The most wonderful thing has come into my life: a new Powerbook laptop. My friend, who’s not a Mac person, inherited it from a friend of his, and generously (miraculously!) passed it on to me. Among its many benefits is that I am now using the newest operating system, which has led me through portals that were previously barred by my superannuated software.
For instance, my birthday present was to go to iTunes and download a couple dozen songs, almost all of them things I formerly owned on vinyl, now long gone. I burned them onto a CD and listened to it during a long, winding, green journey I took earlier this week. Or shall I say a journey through my own consciousness and sensibility?

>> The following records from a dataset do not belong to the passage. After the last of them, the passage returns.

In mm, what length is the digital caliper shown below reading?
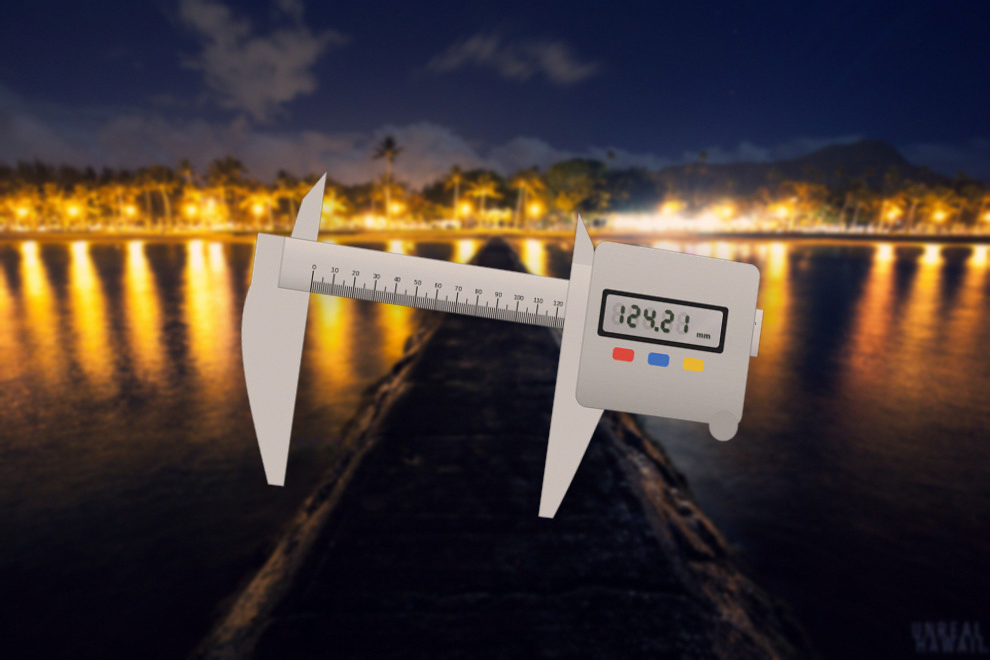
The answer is 124.21 mm
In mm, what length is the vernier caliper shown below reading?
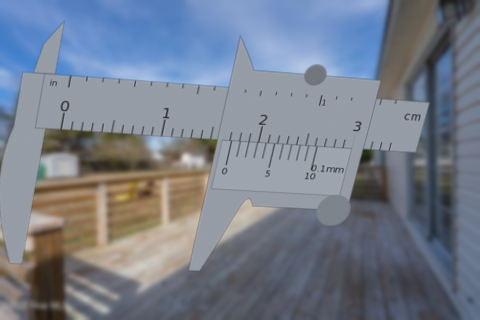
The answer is 17.2 mm
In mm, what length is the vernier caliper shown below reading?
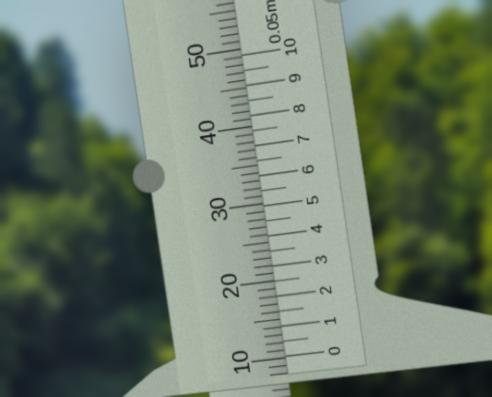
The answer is 10.2 mm
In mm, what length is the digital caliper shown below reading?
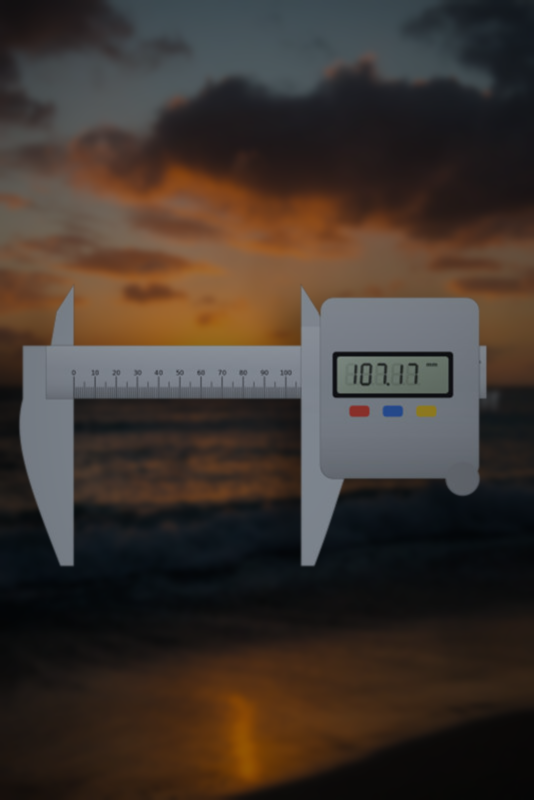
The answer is 107.17 mm
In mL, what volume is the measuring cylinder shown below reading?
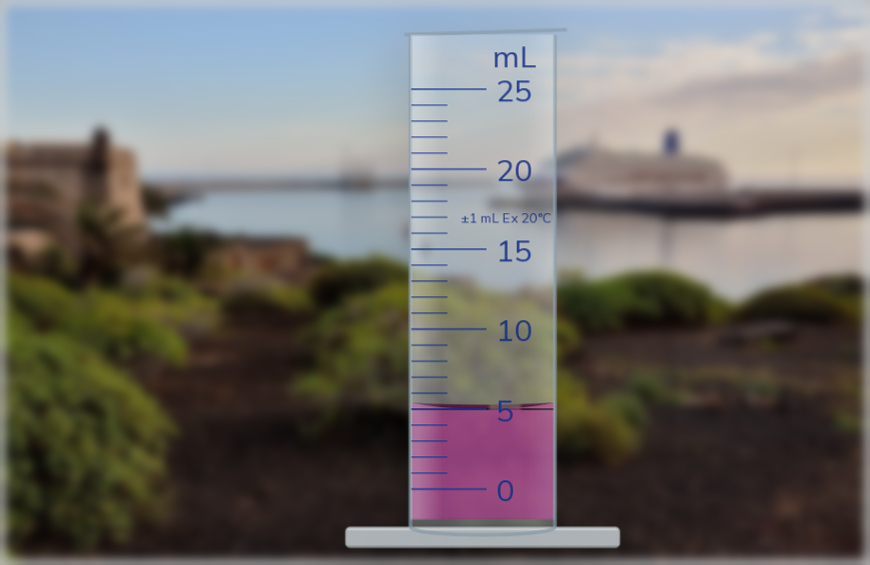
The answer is 5 mL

Friends, I was truly impressed (and a little embarrassed) by my total and evidently perpetual allegiance to the aesthetics of longing and desire. Three hours of old Rolling Stones ballads (“Angie,” “Winter”), Jeff Buckley covers of Van Morrison and Dylan songs, old Springsteen (“Drive All Night,” “Bobby Jean”), “Please Send Me Someone to Love,” “Stand By Me,” even Velvet Underground doing “Pale Blue Eyes.” The first cut is Tim Hardin singing “Misty Roses,” which I could probably play continuously for a day or two without tiring of it.

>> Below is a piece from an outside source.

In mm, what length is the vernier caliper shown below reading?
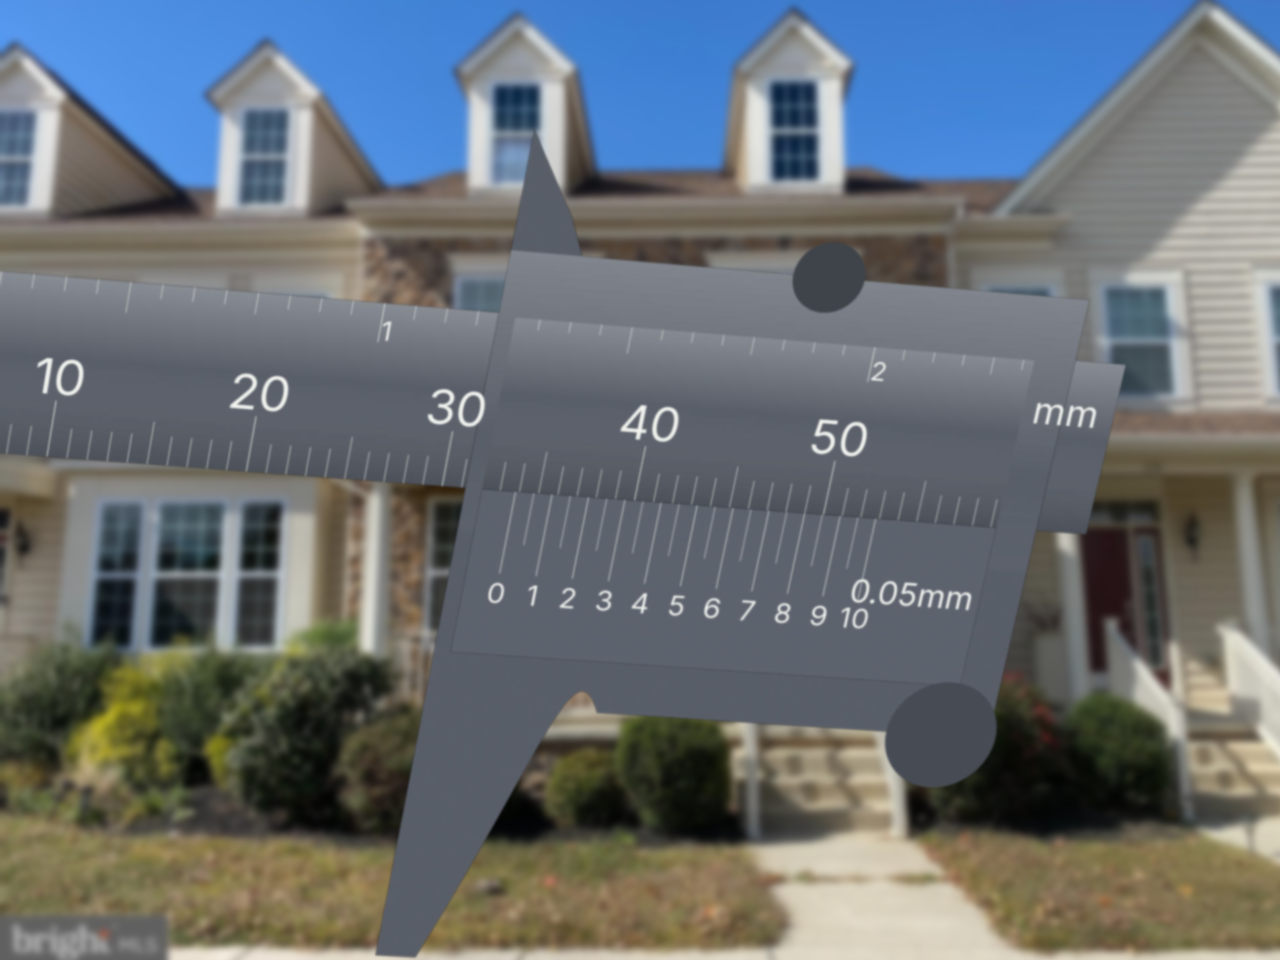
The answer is 33.8 mm
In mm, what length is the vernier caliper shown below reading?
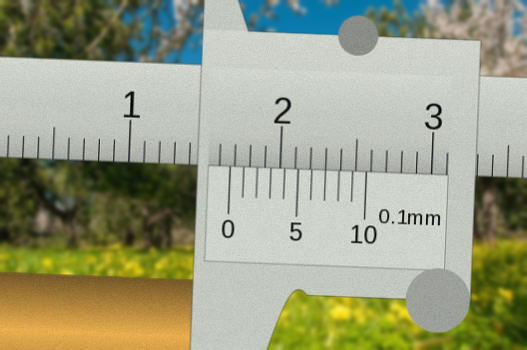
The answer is 16.7 mm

Whew! I feel I must specify that this mood of syncopated yearning is not something uniquely personal. To the contrary, many of these songs were hits or if not exactly commercial successes, favorites of a very large cult comprising a lot of my age cohort. But “Angie” is playing right now, and the feelings it creates in my body are pretty personal: a sweet ache in my shoulders spreading toward my heart, floating images of embrace and isolation, a resonance—a certain vibration—along my legs, rhyming with Mick Jagger’s vocal cries: “I still love you baby/Everywhere I look, I see your eyes.”
The difference between hearing this now and lying on my bed decades ago, hearing it in the aftermath of lost love? Well, in some ways, there’s no difference at all. Now Bonnie Raitt is singing “Since I Fell for You,” and when I close my eyes, I can remember the dark room, the feel of the bedspread against my cheek, the black sky and bright stars beyond my window.

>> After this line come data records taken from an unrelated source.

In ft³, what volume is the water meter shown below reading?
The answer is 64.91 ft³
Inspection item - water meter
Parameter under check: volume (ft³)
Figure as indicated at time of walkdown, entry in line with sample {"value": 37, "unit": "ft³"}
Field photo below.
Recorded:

But here’s what I’ve been thinking: what has been the effect on my life of all this cultivation of longing? What does it mean that deep in middle age, I drive along listening to “Misty Roses,” feeling a point of pain and sweetness below my breastbone, feeling tears gather behind my eyes? What does it mean to nurture a lifetime of desire and come to a point where I see the great likelihood I will not get what I want?
Some of my disappointed desires are painful to contemplate. “I Shall Be Released” is playing now: “They say everything can be replaced/Yet every distance is not near…” The twists and tumbles of experience sometimes separate us, I see; those who once were close may now be very far away. Listen to Bonnie Raitt singing “Love Has No Pride”: “I’ve had bad dreams too many times/To think that they don’t mean much anymore.” I see that I have chosen a life that revolves around taking part in the Great Conversation, and that has integrity. But it seems pretty clear I won’t have the effect on the Conversation I’d hoped my words would carry.
Some of my disappointed desires are grandiose or unrealistic, but still hurt (and not just me). Like every Miss America candidate, my wish for world peace has as yet gone unheeded. In this morning’s New York Times poll, slightly more than half of my fellow Americans approved warrantless wiretaps when the President says they are “necessary to reduce the threat of terrorism.” It seems that slightly more than half of my fellow Americans are determining the shape of our social contract, and I am almost always in the other half, the one a few percentage points light of a majority.
Mick Jagger is singing again, “Winter,” “It sure been a cold, cold winter/My feet been draggin’ ‘cross the ground/And the fields has all been brown and fallow/And the springtime take a long way around…. Sometimes I wanna wrap my coat around you….”
Have you ever gone to a park with giant Sequoias and seen one of the cross-sections of a great tree labeled with dates? Here’s where the Magna Carta was signed, here’s where Columbus landed…. I wonder what my story might have have been if the rings of my life were marked by something other than this lifelong longing?
The Band is singing “Tears of Rage”: “And now the heart is filled with gold/As if it was a purse/But, oh, what kind of love is this/Which goes from bad to worse?”